Published on Jan 30, 2020
Prof. Nancy Munn, Emerita Professor of Anthropology, has passed away on January 20, 2020. Munn joined the University of Chicago in 1976 to become the first female full professor in the Department of Anthropology. A pathbreaking researcher and theorist, she conducted field work in Australia and Papua New Guinea, and made major intellectual contributions to understandings of symbolism, value, and space-time relations.
Munn was raised in New York, completed her PhD at Australian National University in 1961, and taught at University of Massachusetts, Amherst before moving to the University of Chicago. She was a Guggenheim Fellow, held a visiting membership at the Institute for Advanced Study, and won numerous research awards before her formal retirement in 1997. An active presence in the Department of Anthropology until very recently, Munn continued to work on cross cultural understandings of space, time, and place and was a much-loved colleague for faculty and students across campus.

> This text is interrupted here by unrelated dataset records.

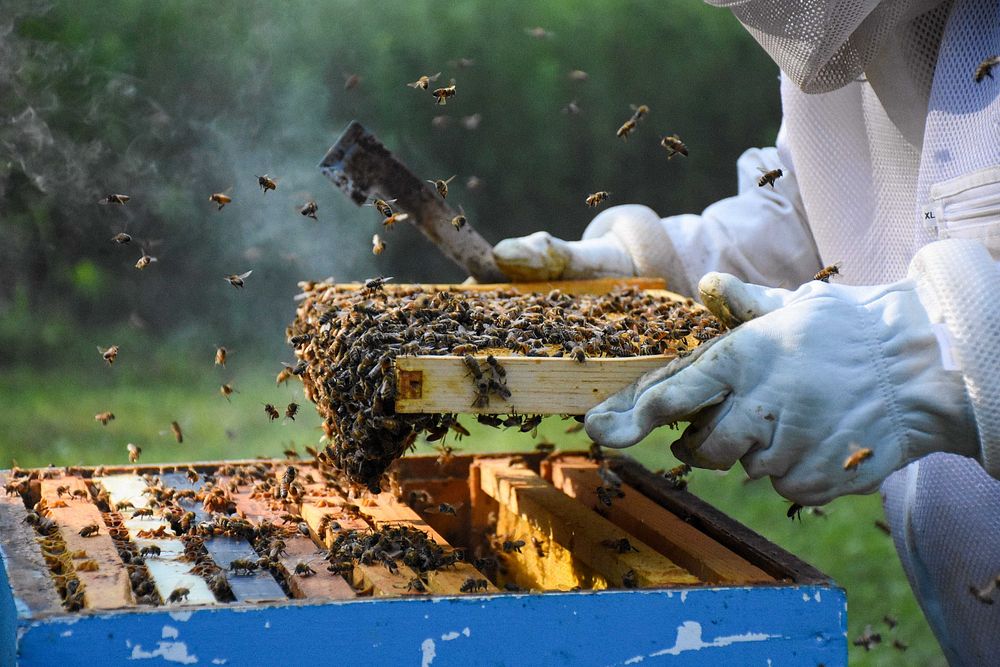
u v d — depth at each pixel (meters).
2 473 4.62
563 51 19.27
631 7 19.38
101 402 15.67
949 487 4.33
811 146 4.83
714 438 3.36
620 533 3.96
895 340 3.28
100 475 4.82
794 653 3.11
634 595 3.02
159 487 4.52
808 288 3.45
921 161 4.22
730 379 3.31
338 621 2.88
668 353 3.54
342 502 4.31
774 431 3.31
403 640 2.91
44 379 16.78
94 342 18.23
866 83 4.60
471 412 3.33
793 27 3.92
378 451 3.68
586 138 19.56
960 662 4.59
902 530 4.71
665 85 19.53
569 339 3.67
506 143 19.33
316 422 14.60
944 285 3.27
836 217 4.88
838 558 11.16
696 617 3.06
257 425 14.44
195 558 3.61
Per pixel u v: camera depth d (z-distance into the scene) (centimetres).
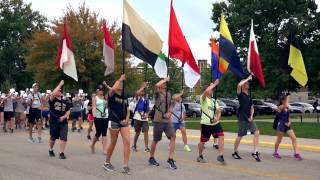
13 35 6562
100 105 1362
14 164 1155
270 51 4800
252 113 1274
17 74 6569
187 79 1248
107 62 1222
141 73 4859
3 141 1755
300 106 5816
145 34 1127
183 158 1296
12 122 2245
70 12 4456
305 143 1664
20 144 1639
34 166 1122
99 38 4344
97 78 4388
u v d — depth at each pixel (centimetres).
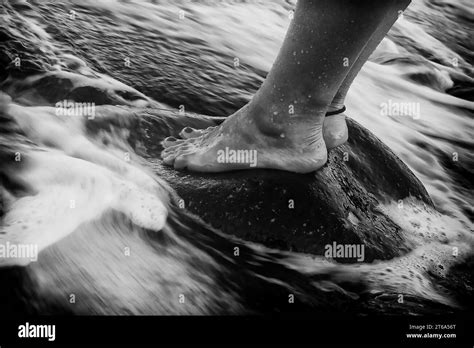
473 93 560
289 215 246
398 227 280
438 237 292
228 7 510
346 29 219
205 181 252
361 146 299
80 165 240
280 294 227
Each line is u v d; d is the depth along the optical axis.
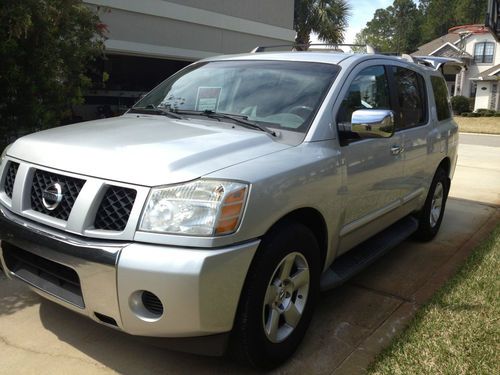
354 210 3.57
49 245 2.62
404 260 4.88
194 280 2.36
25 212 2.85
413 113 4.69
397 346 3.13
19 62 5.38
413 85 4.80
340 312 3.71
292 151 3.00
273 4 15.12
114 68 15.21
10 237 2.84
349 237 3.63
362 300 3.93
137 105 4.22
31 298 3.70
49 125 5.80
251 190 2.57
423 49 48.81
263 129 3.21
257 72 3.83
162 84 4.39
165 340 2.56
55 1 5.47
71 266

Munn’s first book was Walbiri Iconography: Graphic Representation and Cultural Symbolism in a Central Australian Society (1973, Cornell University Press). She gave the prestigious Lewis Henry Morgan Lectures at the University of Rochester in 1976 which became, after several years of additional fieldwork, the basis for her most influential work, The Fame of Gawa: A Symbolic Study of Value Transformation in Massim (Papua New Guinea) Society (1986, Cambridge University Press). In 2010, Munn delivered the keynote lecture for a Department of Anthropology conference exploring “qualia” – a term she used for the ways in which sensations are experienced, coded, and understood within sociocultural orders. This conference provided the basis for a special issue of Anthropological Theory in honor of her work. Her keynote focused on “The Decline and Fall of Richmond Hill” an early 19th century house in what is now Manhattan, part of Munn’s wide-ranging historical study of transformations in economy and landscape in antebellum New York City. This was part of an ambitious book project that continued her groundbreaking contributions to sociocultural understandings of time, space/place, and value.
A memorial service will be announced in the coming months. Our thoughts and condolences to go out to Munn’s family and friends.